**Work to be completed:** Retype every line of text in the listing below with no changes, and leave the pictures out of your answer.

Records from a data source
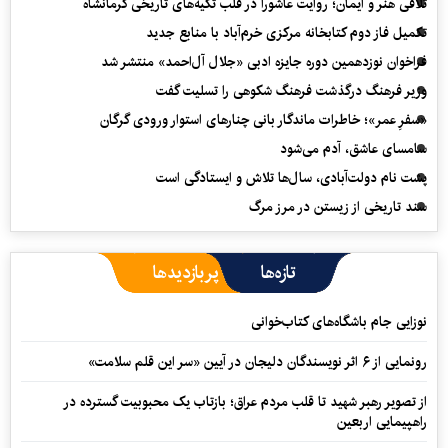
تلاقی هنر و ایمان؛ روایت عاشورا در قلب تکیه‌های تاریخی کرمانشاه
تکمیل فاز دوم کتابخانه مرکزی خرم‌آباد با منابع جدید
فراخوان نوزدهمین دوره جایزه ادبی «جلال آل‌احمد» منتشر شد
وزیر فرهنگ درگذشت فرهنگ شکوهی را تسلیت گفت
«سفرِ عمر»؛ خاطرات ماندگار بانی چنارهای استوار ورودی گرگان
سامسای عاشق، آدم می‌شود
پشت نام دولت‌آبادی، سال‌ها تلاش و ایستادگی است
سند تاریخی از زیستن در مرز مرگ
تازه‌ها
پربازدیدها
نوزایی جام باشگاه‌های کتاب‌خوانی
رونمایی از ۶ اثر نویسندگان دلیجان در آیین «سر این قلم سلامت»
از تصویر رهبر شهید تا قلب مردم عراق؛ بازتاب یک محبوبیت گسترده در
راهپیمایی اربعین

**Result below:**
تلاقی هنر و ایمان؛ روایت عاشورا در قلب تکیه‌های تاریخی کرمانشاه
تکمیل فاز دوم کتابخانه مرکزی خرم‌آباد با منابع جدید
فراخوان نوزدهمین دوره جایزه ادبی «جلال آل‌احمد» منتشر شد
وزیر فرهنگ درگذشت فرهنگ شکوهی را تسلیت گفت
«سفرِ عمر»؛ خاطرات ماندگار بانی چنارهای استوار ورودی گرگان
سامسای عاشق، آدم می‌شود
پشت نام دولت‌آبادی، سال‌ها تلاش و ایستادگی است
سند تاریخی از زیستن در مرز مرگ
تازه‌ها
پربازدیدها
نوزایی جام باشگاه‌های کتاب‌خوانی
رونمایی از ۶ اثر نویسندگان دلیجان در آیین «سر این قلم سلامت»
از تصویر رهبر شهید تا قلب مردم عراق؛ بازتاب یک محبوبیت گسترده در
راهپیمایی اربعین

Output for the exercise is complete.